** TASK INPUTS follows **

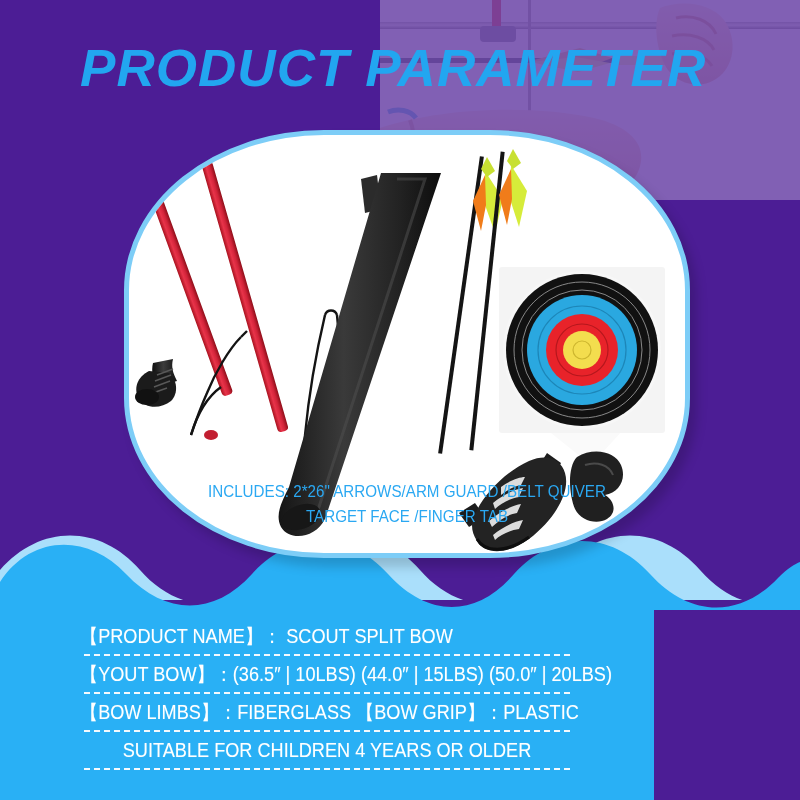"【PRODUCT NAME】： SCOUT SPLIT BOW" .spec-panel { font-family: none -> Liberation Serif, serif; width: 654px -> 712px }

** End of TASK INPUTS **
** TASK INPUTS follows **

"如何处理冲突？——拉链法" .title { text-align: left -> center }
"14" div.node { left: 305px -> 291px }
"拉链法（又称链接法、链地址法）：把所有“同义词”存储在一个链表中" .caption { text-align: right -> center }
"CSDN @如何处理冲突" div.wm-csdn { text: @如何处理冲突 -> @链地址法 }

** End of TASK INPUTS **
** TASK INPUTS follows **

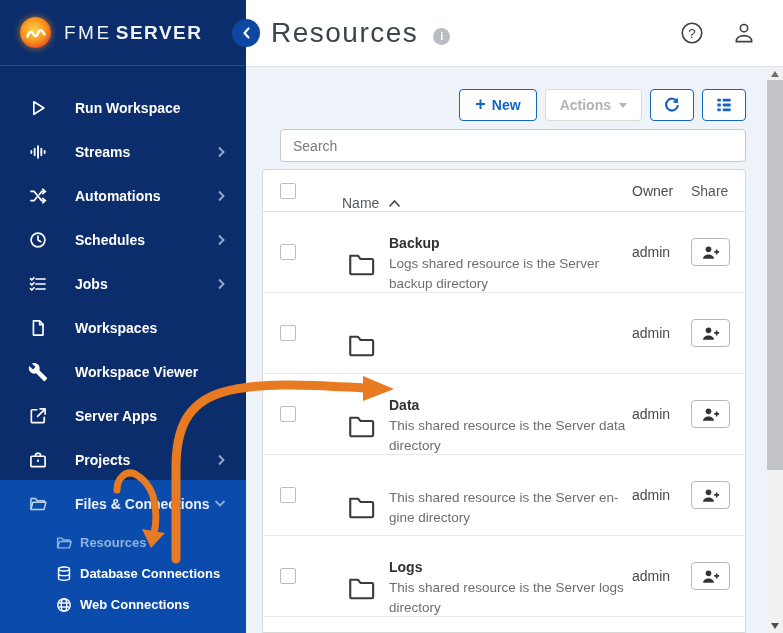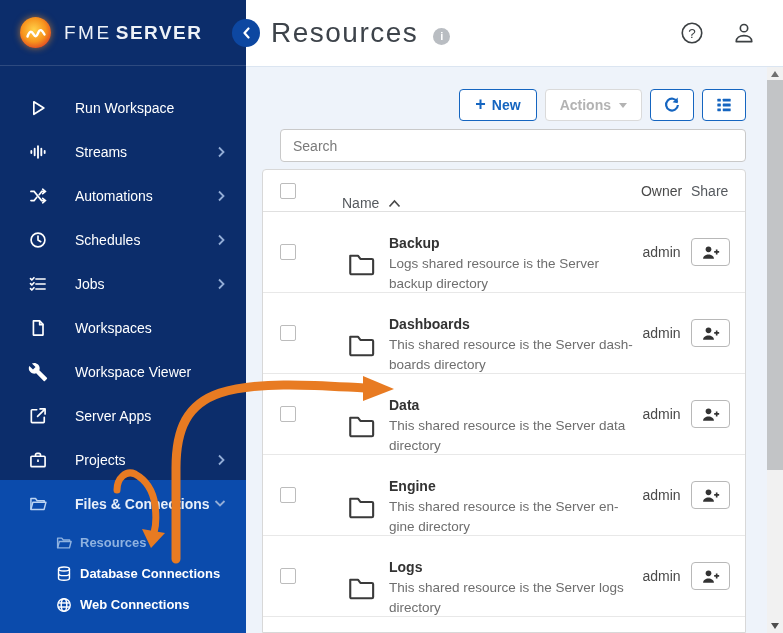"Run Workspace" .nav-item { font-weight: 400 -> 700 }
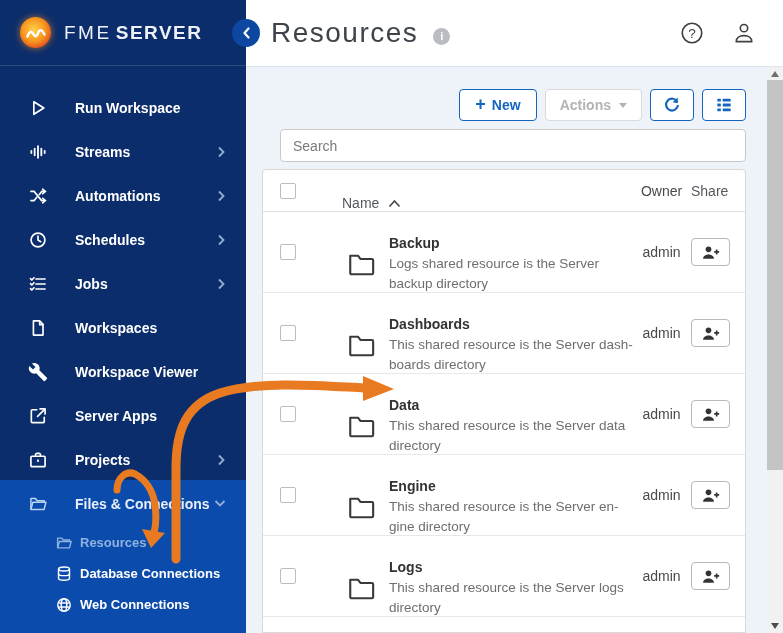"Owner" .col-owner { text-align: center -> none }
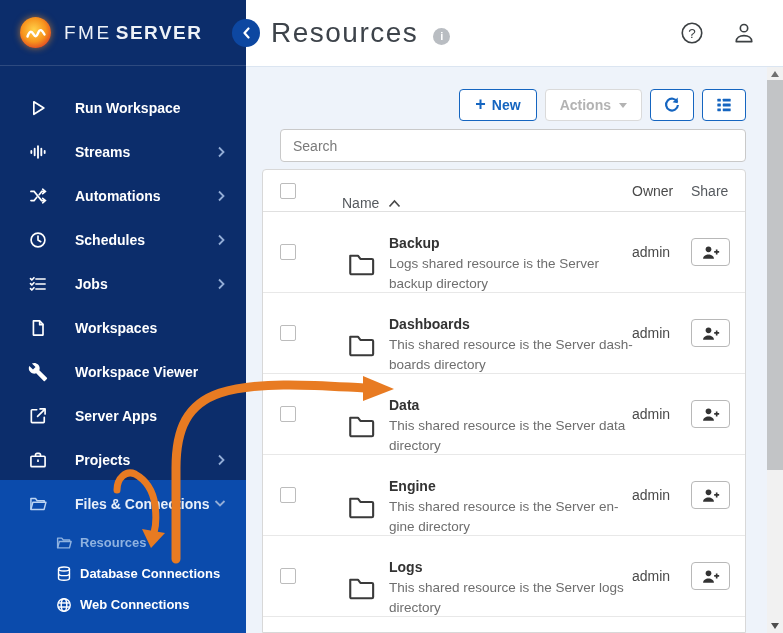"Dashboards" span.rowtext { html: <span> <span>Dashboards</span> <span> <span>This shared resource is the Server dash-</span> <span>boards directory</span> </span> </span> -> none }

** End of TASK INPUTS **

**WHAT IS BEING ASKED**
Give back exactly, and solely, the section of the data above bounded by the line containing "font-weight: 400 ->" and the line containing "html: <span> <span>Dashboards</span>", both bounding lines included and pictures omitted.

**SOLUTION**
"Run Workspace" .nav-item { font-weight: 400 -> 700 }
"Owner" .col-owner { text-align: center -> none }
"Dashboards" span.rowtext { html: <span> <span>Dashboards</span> <span> <span>This shared resource is the Server dash-</span> <span>boards directory</span> </span> </span> -> none }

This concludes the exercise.